Although the various advantages of novel Friction stir welding (FSW) process; the weld surfaces are subjected to various serious problems such as lower corrosion resistance, high susceptibility to stress corrosion cracking and poor joint fatigue strength due to complex material flow and severe plastic deformation during the welding process. Corrosion behaviour of friction stir welded (FSWed) precipitate strengthening Al alloys have significant impact on metallurgical and electrochemical properties of structures. In FSW of precipitate strengthening Al alloys the localized heat input and severe plastic deformation creating appreciable changes in microstructure and modifies the microchemistry and metallurgical characteristics of precipitates. The heterogeneous distribution of precipitates and precipitate free zones (PFZs) along the grain boundaries leads to variation in electrochemical behaviour across the weld zones and hence increasing the susceptibility of weld surface to various corrosion attacks such as intergranular corrosion, pitting corrosion, exfoliation corrosion, stress corrosion cracking and galvanic corrosion.
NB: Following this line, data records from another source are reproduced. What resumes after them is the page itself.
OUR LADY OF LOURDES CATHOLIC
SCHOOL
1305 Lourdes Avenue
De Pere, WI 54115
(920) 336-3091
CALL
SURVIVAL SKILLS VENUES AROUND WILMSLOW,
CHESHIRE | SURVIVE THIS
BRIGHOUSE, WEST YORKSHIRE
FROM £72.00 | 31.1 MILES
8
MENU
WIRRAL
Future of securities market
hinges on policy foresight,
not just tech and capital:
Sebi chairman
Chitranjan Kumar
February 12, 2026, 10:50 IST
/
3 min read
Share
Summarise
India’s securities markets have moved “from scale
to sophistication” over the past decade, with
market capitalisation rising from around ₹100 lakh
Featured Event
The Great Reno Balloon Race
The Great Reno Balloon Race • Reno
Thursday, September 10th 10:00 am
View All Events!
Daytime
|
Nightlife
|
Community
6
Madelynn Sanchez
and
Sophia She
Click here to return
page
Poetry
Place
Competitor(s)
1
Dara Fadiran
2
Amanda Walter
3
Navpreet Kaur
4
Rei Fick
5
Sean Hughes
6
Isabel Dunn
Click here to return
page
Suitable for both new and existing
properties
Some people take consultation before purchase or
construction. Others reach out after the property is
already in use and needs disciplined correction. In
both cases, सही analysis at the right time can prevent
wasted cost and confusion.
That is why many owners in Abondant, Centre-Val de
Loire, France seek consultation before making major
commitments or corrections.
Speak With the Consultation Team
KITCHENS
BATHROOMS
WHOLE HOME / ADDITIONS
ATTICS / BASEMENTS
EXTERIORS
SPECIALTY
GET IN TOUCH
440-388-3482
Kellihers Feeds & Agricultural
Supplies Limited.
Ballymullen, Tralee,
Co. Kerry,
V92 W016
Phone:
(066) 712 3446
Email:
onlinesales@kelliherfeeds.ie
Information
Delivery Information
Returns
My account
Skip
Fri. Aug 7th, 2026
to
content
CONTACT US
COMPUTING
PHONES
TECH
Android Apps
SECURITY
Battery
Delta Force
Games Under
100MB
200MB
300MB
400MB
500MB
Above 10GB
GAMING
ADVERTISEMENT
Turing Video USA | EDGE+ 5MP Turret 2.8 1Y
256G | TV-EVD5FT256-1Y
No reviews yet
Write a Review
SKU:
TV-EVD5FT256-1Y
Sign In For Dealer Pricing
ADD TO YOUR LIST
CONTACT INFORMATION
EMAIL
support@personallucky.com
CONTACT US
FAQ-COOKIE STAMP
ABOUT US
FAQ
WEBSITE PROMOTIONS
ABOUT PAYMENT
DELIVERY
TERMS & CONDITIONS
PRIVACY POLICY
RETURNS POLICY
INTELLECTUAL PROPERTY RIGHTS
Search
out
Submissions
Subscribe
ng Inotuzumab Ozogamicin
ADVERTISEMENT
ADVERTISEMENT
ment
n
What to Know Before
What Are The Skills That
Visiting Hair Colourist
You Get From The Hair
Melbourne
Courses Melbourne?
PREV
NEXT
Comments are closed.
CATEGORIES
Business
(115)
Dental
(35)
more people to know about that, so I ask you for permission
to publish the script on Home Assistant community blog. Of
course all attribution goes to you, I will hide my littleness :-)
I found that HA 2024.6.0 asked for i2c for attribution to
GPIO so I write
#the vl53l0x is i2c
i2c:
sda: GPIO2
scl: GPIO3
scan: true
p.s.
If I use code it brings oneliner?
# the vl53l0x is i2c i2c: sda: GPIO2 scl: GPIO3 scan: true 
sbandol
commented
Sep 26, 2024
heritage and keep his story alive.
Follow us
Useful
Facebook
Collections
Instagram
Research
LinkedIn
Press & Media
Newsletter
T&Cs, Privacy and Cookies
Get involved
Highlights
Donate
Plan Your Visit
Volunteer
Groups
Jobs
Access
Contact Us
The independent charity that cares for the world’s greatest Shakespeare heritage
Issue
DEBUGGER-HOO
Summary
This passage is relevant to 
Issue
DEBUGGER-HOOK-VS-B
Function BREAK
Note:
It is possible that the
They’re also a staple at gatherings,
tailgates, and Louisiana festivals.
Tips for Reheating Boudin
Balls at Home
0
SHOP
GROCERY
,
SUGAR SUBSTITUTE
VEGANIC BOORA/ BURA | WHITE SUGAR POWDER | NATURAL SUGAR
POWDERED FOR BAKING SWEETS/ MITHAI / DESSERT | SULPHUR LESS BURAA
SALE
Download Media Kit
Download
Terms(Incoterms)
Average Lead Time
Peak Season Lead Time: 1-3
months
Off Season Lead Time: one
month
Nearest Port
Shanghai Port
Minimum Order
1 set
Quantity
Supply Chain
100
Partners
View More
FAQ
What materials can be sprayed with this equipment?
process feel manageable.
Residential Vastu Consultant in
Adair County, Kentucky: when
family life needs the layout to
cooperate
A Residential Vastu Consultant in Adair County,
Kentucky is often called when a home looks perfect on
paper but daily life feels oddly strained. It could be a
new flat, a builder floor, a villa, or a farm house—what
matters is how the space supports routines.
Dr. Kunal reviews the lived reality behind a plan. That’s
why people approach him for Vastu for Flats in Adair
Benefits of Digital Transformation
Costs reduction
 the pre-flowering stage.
However, the corrosion resistance of FSWed joints can be improved either by reducing the size or redissolve the coarsened precipitates within the joint or modifying the microchemistry by controlling the size, location and distribution of precipitates which largely determine the corrosion rate of the weld surfaces. Consequently, it is imperative to address the influence of material modifications during FSW on corrosion behaviour of weld surface. This review paper addresses the precipitate dependent corrosion behaviour of FSWed joints of heat treatable/precipitate strengthening Al alloys and the various effective methods either to reduce or eliminate the effect of corrosion attack in FSWed joints of heat treatable Al alloys.